══ Source text
- Security TWENTY
- Women in Security
The second of three speakers at a Shetravel webinar yesterday was Charlotte Copeland, a psychotherapist and MD of SafeHaven. The event was hosted by Shetravel founder Anna-Liisa Tampuu, the head of intelligence for the emergency medical and security response company Northcott Global Solutions (NGS).
The theme of her talk was stress – one context being the anxiety that we may feel as a traveller. Her company offers mental health training for the workplace; but much of what she described was relevant to anyone in a stressful workplace, including security workforces and others dealing with emergencies and stressful incidents.
She began by defining what is inducing stress; there has to be something that we perceive as a threat, for us to experience stress; which changes us bodily, our thinking, emotions and behaviour. As she explained, stress is not wholly a bad thing. We are uncomfortable if there is too little stimulation for us in life; we may feel bored and apathetic. Too much stress, whether acute or chronic, such as too much workload, and we may feel distressed, burned out. In between those two extremes, we may feel stimulated by some stress, but feel in balance, and able to work through problems. At the end of a spectrum of stress, people may self-harm.
════
══ Exercise data
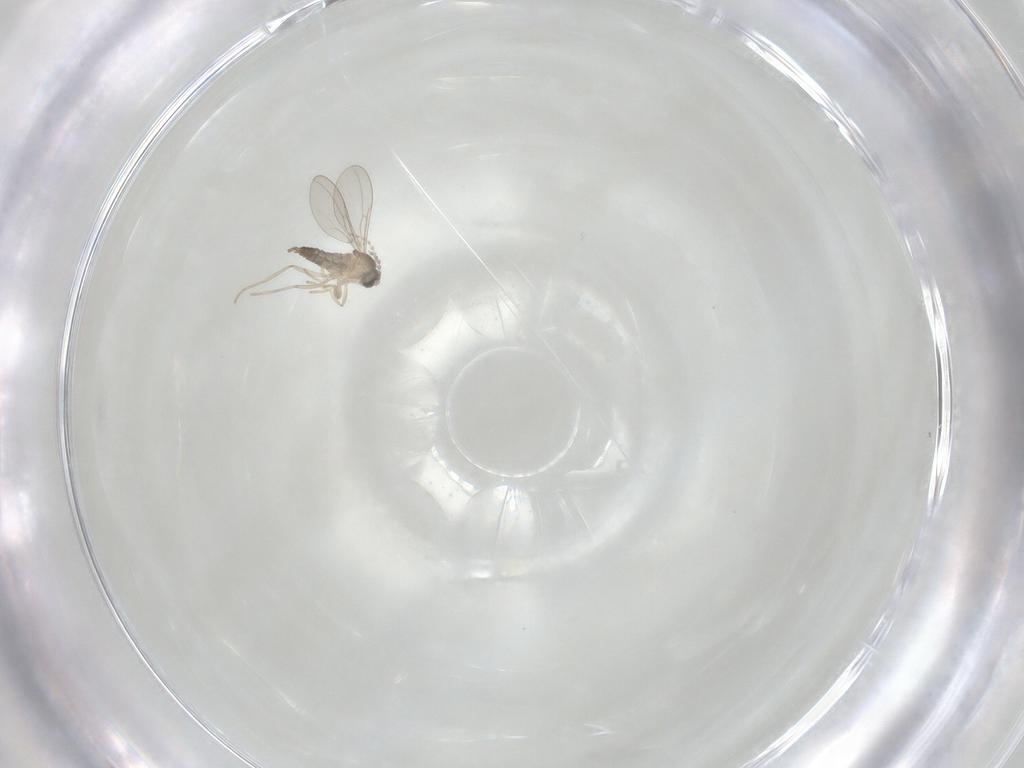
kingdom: Animalia
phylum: Arthropoda
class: Insecta
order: Diptera
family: Cecidomyiidae
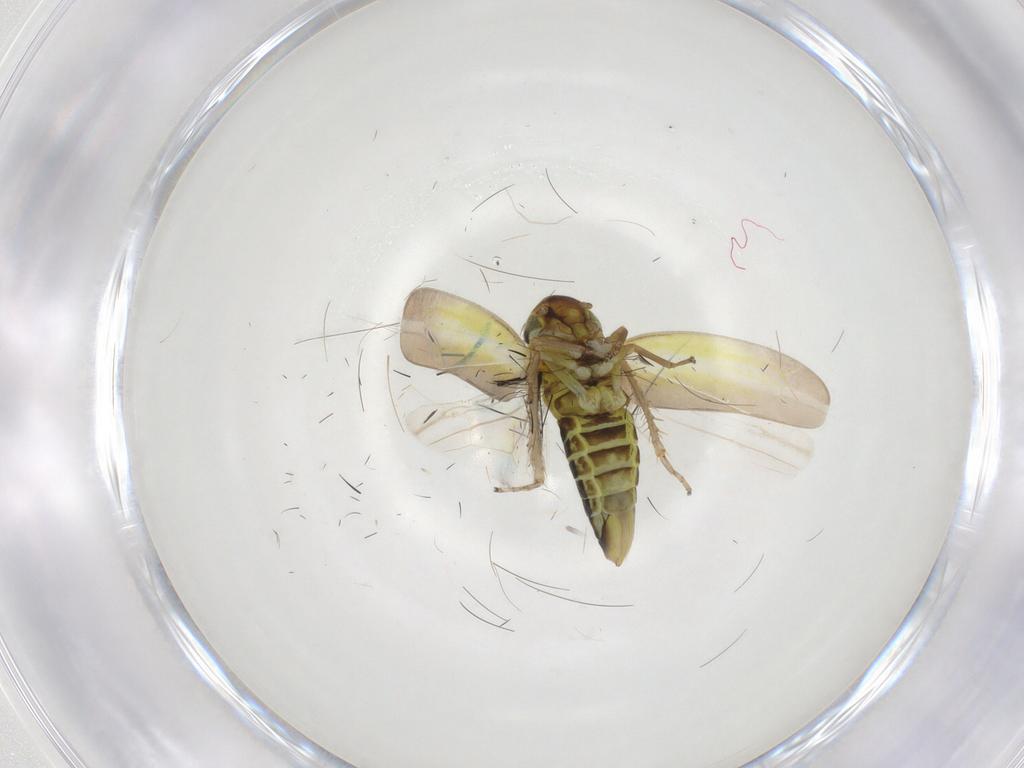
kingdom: Animalia
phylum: Arthropoda
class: Insecta
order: Hemiptera
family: Cicadellidae
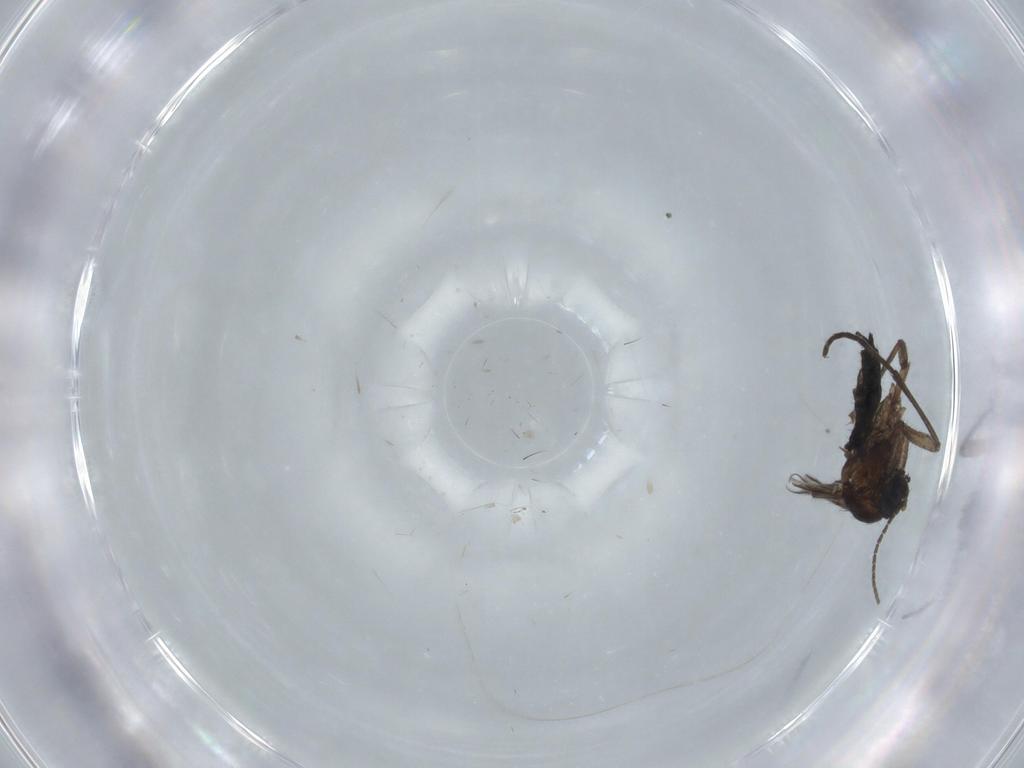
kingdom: Animalia
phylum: Arthropoda
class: Insecta
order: Diptera
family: Sciaridae
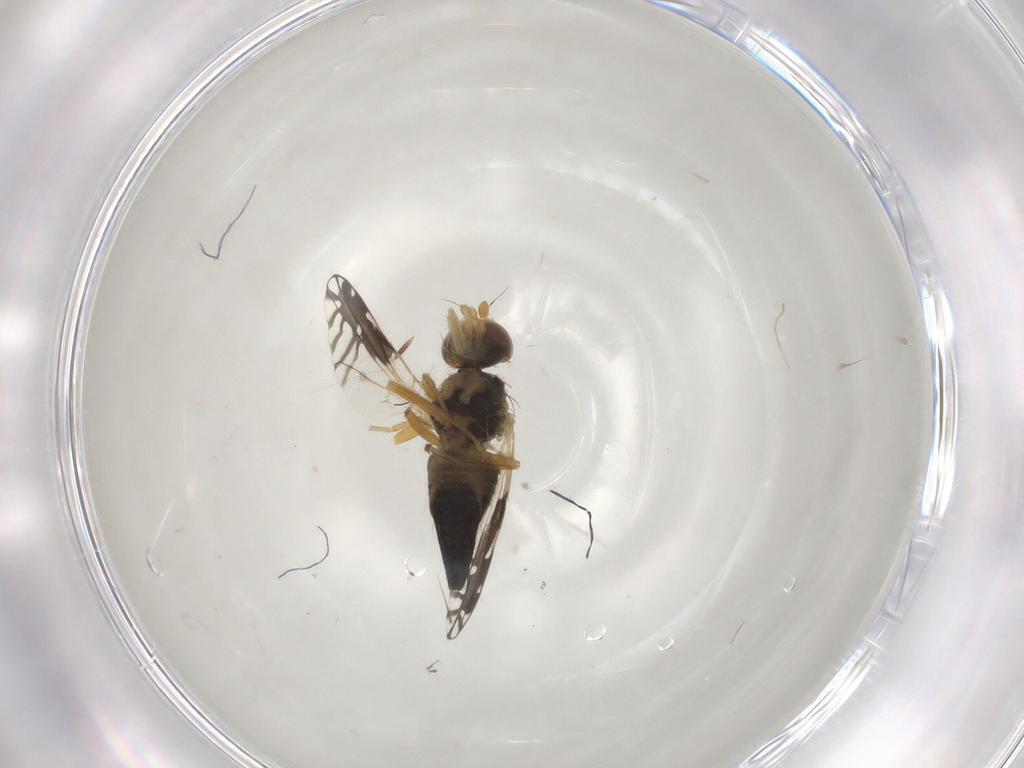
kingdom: Animalia
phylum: Arthropoda
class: Insecta
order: Diptera
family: Tephritidae
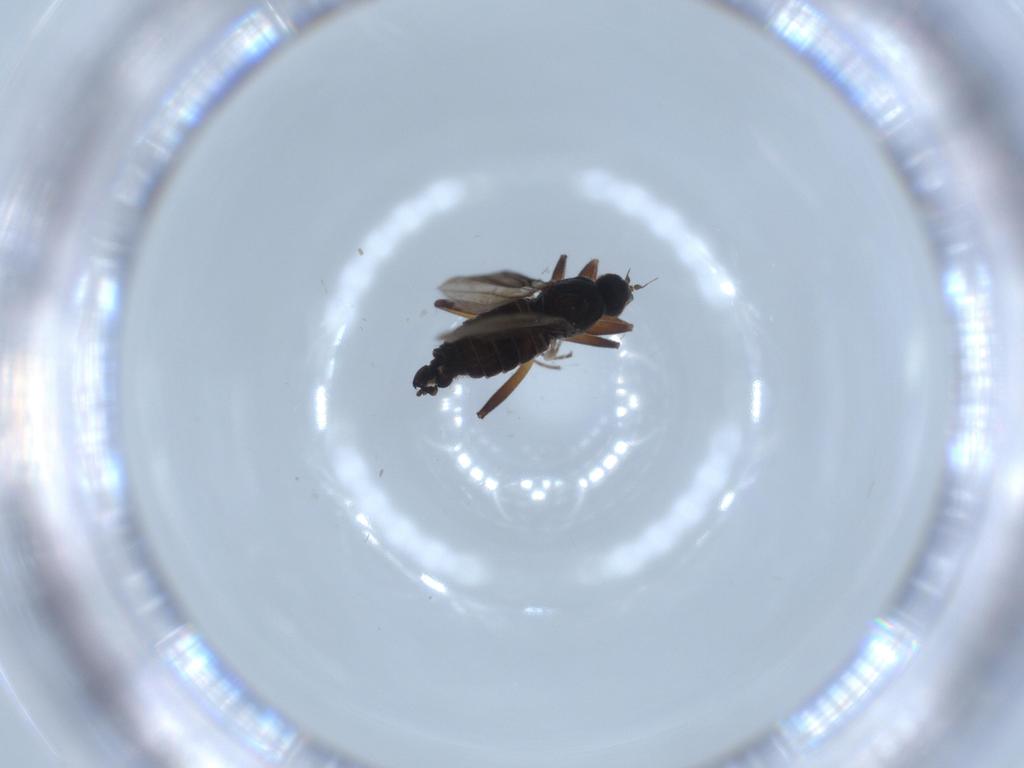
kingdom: Animalia
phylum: Arthropoda
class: Insecta
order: Diptera
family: Hybotidae
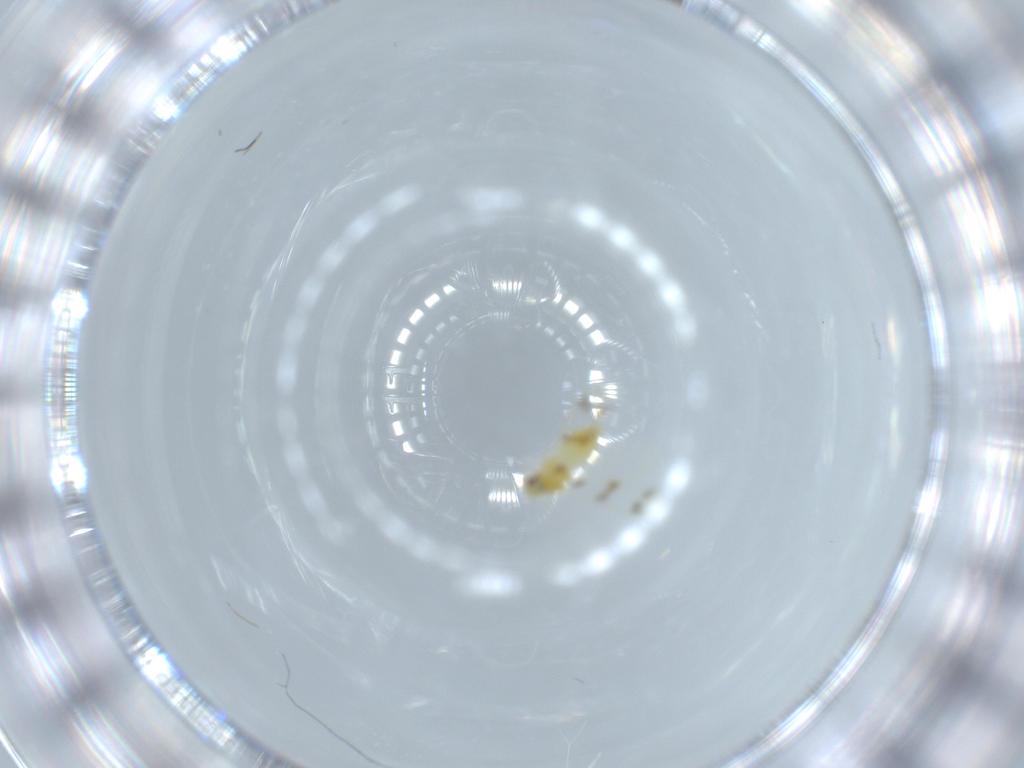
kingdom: Animalia
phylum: Arthropoda
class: Insecta
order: Hemiptera
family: Aleyrodidae
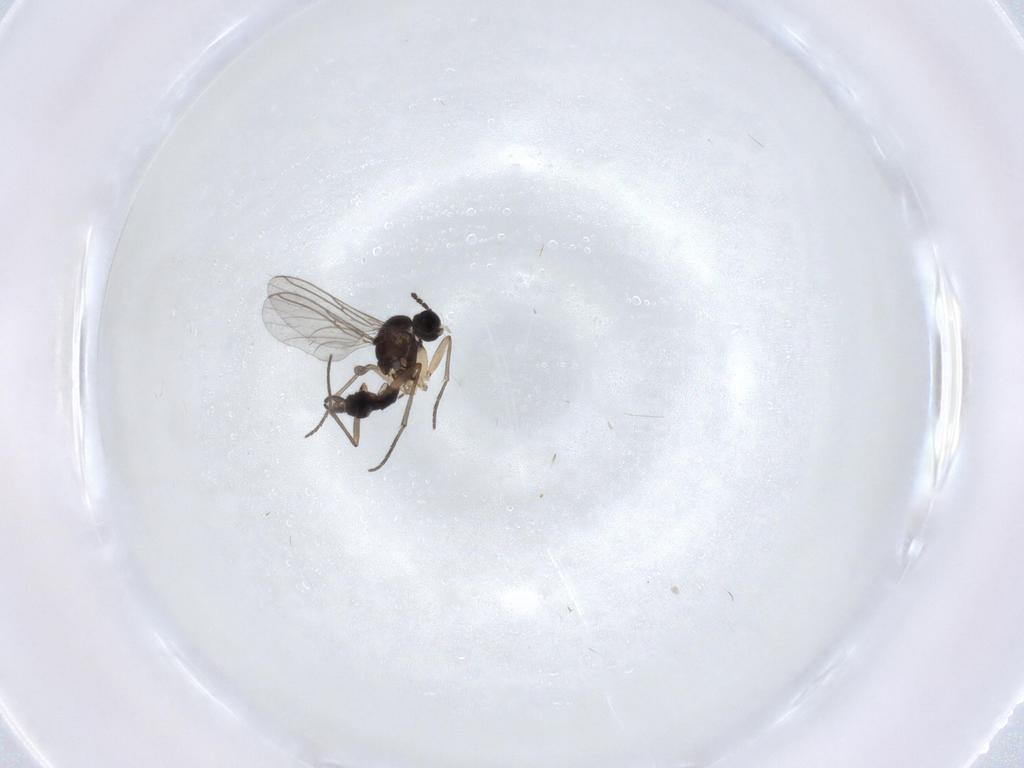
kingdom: Animalia
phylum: Arthropoda
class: Insecta
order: Diptera
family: Sciaridae
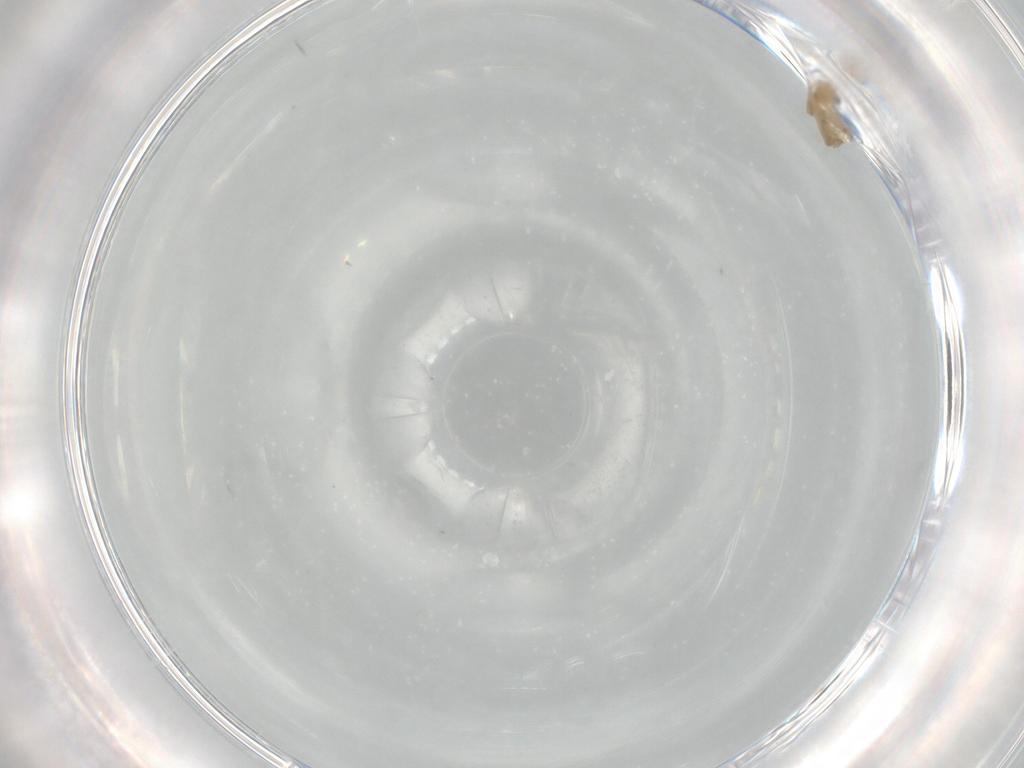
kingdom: Animalia
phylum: Arthropoda
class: Insecta
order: Diptera
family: Chironomidae
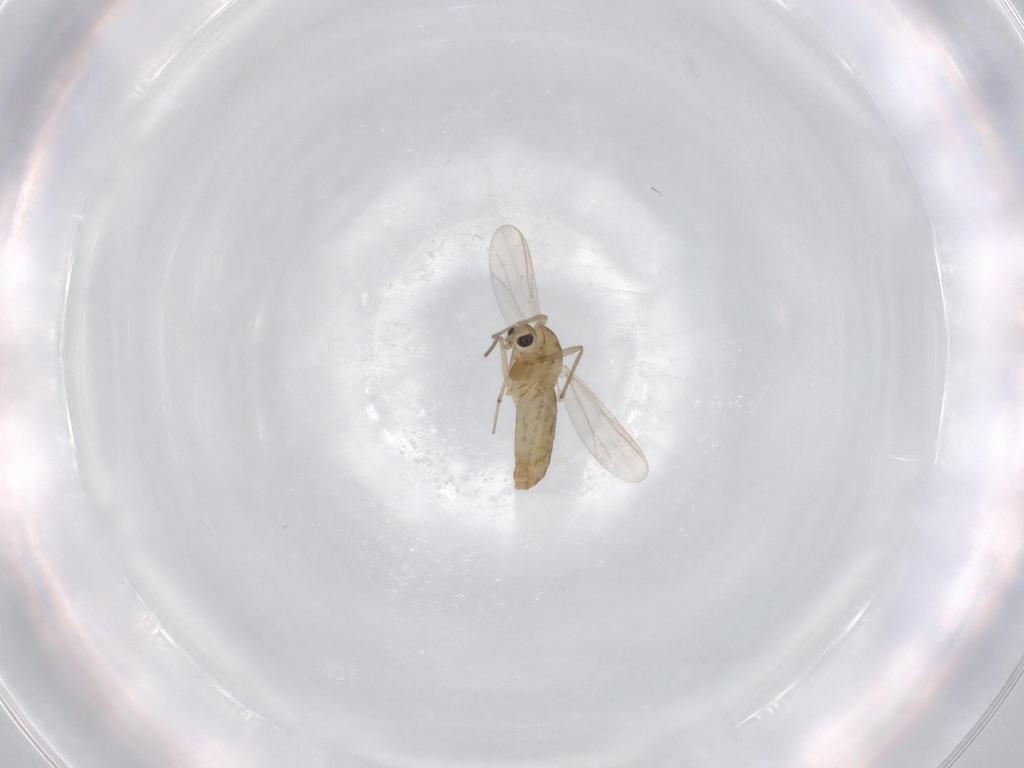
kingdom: Animalia
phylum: Arthropoda
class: Insecta
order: Diptera
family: Chironomidae
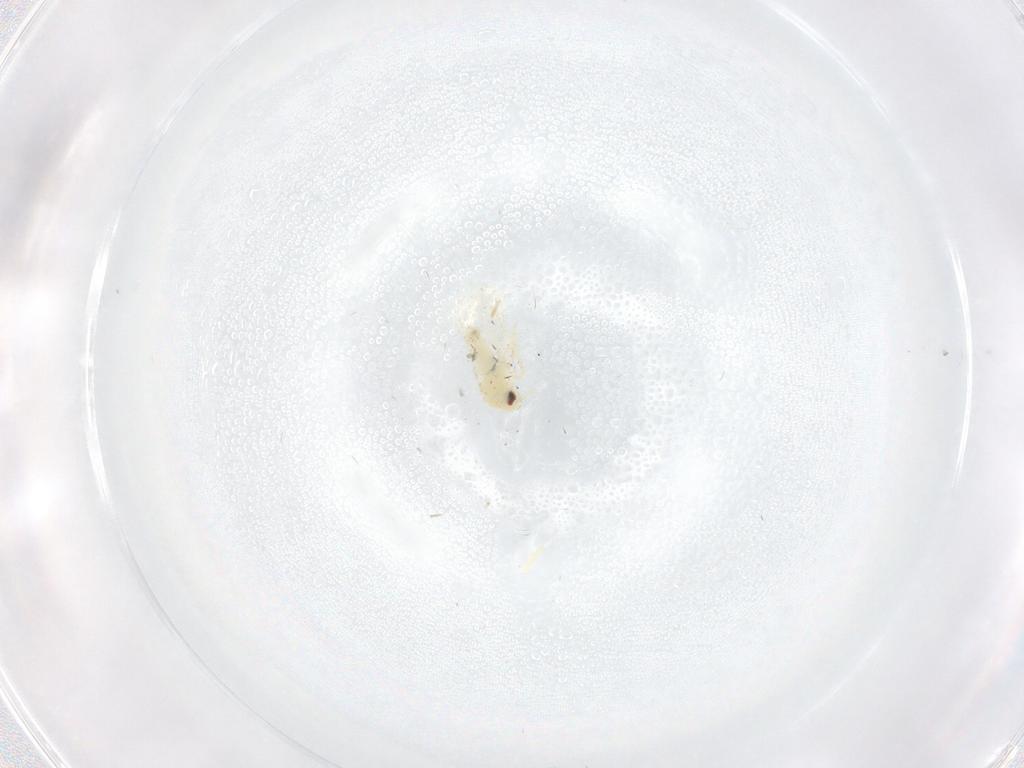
════
**Work instruction 1**
The webinar report says stress changes us in several ways. List each area it names.
**Work instruction 2**
Reproduce the webinar report word for word, from "She began by" to "people may self-harm.".
**Work instruction 3**
According to the webinar report, what does Charlotte Copeland's company offer?

**Your response 1**
- Bodily
- Thinking
- Emotions
- Behaviour

**Your response 2**
She began by defining what is inducing stress; there has to be something that we perceive as a threat, for us to experience stress; which changes us bodily, our thinking, emotions and behaviour. As she explained, stress is not wholly a bad thing. We are uncomfortable if there is too little stimulation for us in life; we may feel bored and apathetic. Too much stress, whether acute or chronic, such as too much workload, and we may feel distressed, burned out. In between those two extremes, we may feel stimulated by some stress, but feel in balance, and able to work through problems. At the end of a spectrum of stress, people may self-harm.

**Your response 3**
Mental health training for the workplace.